People Mentioned
Partner, Tax, Toronto
While there is a trend towards companies linking compensation incentives to environmental, social and governance (ESG) performance, the challenge becomes fitting the long-term nature of climate goals and ESG metrics within the short-term timeframe of Canada’s tax regime, Osler’s Dov Begun, partner, Tax, told The Globe and Mail in an interview.
Canada’s deferred compensation rules allow companies to defer bonus payments for a maximum of three years. “The existing policies we have in Canada are impeding the effectiveness of ESG objectives and compensation arrangements, because of the different time horizons,” he says. “ESG objectives really need to be measured over a longer period because, in many instances, hiring reform or whatever it might be, three years is really not enough time to measure how successful you’ve been and what changes you may have introduced.”
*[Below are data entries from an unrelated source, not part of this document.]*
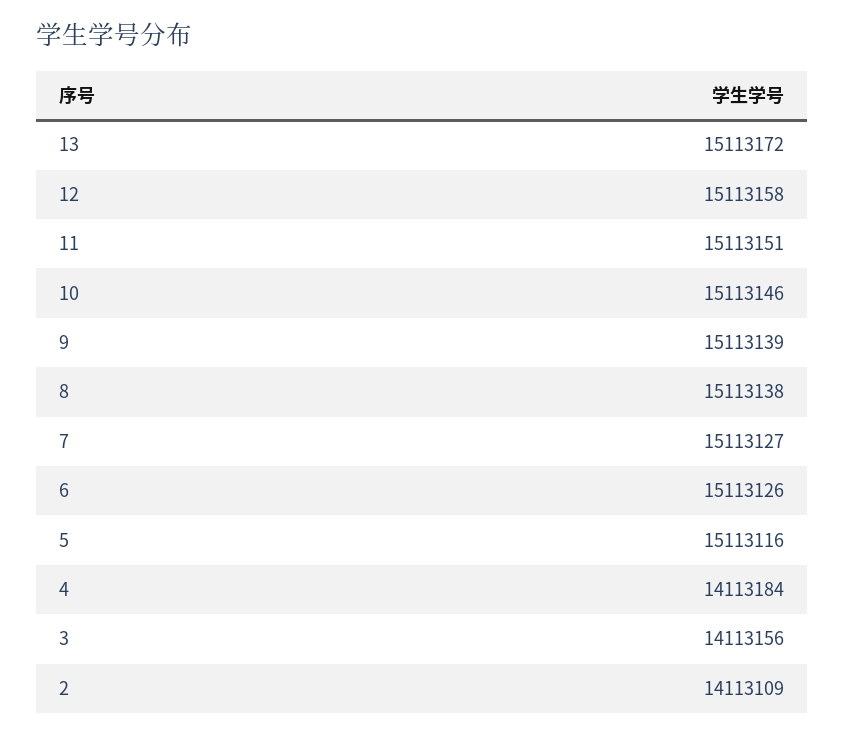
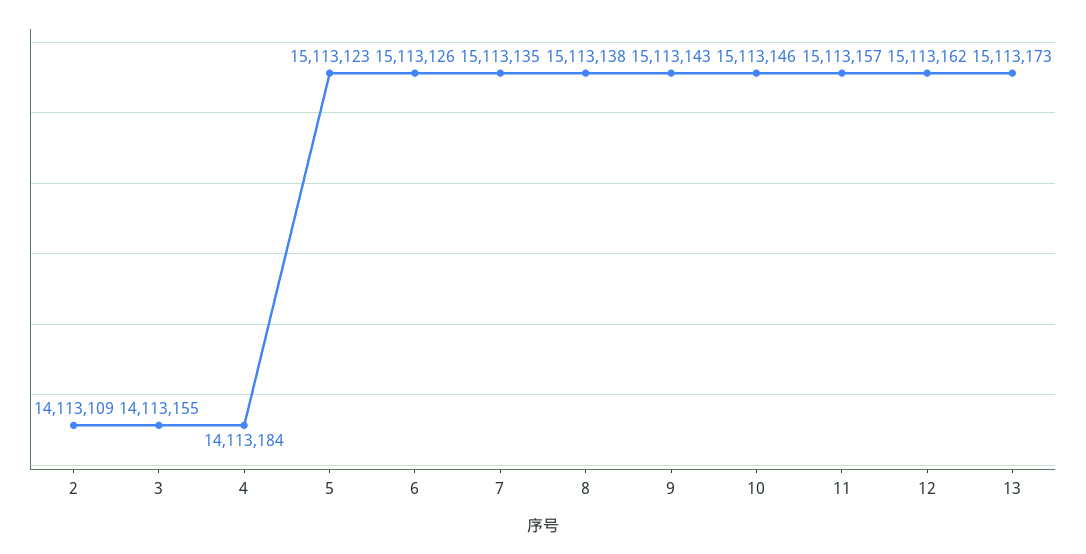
  {
-   "13": 15113172,
+   "13": 15113173,
-   "12": 15113158,
+   "12": 15113162,
-   "11": 15113151,
+   "11": 15113157,
    "10": 15113146,
-   "9": 15113139,
+   "9": 15113143,
    "8": 15113138,
-   "7": 15113127,
+   "7": 15113135,
    "6": 15113126,
-   "5": 15113116,
+   "5": 15113123,
    "4": 14113184,
-   "3": 14113156,
+   "3": 14113155,
    "2": 14113109
  }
Dov believes there are a couple of options. For one, the government could simply clarify that arrangements to defer employment income linked to ESG objectives are not considered to have tax deferral as the main purpose and adopt a broader approach than the three-year rule in those cases. Or it could go as far as introducing a new statutory regime that includes deferral longer than three years for compensation linked directly to ESG goals.
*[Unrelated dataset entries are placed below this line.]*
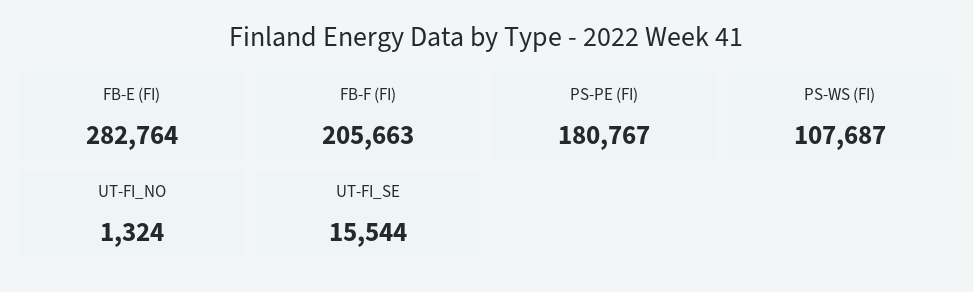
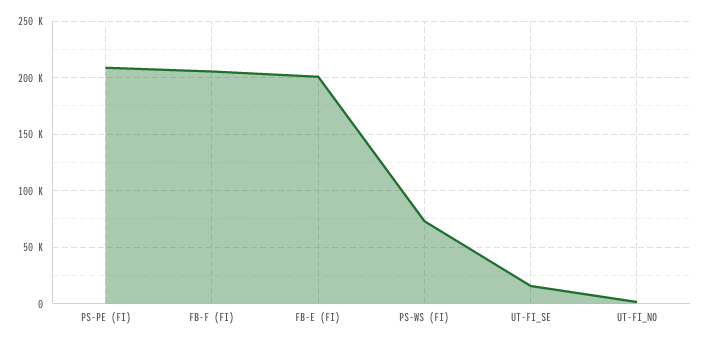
  {
-   "FB-E (FI)": 282764,
+   "FB-E (FI)": 200000,
    "FB-F (FI)": 205663,
-   "PS-PE (FI)": 180767,
+   "PS-PE (FI)": 210000,
-   "PS-WS (FI)": 107687,
+   "PS-WS (FI)": 70000,
    "UT-FI_NO": 1324,
    "UT-FI_SE": 15544
  }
“It really needs to come from the government, because the CRA doesn’t make policy,” says Dov. “The CRA is administering the legislation and the legislation, as it currently stands, says I can’t defer longer than three years.”
While not ESG-specific, the United Kingdom has allowed a five-year deferment. “There clearly is a move in some jurisdictions to longer-term deferrals that could align with longer-term objectives and ESG-related policies,” says Dov.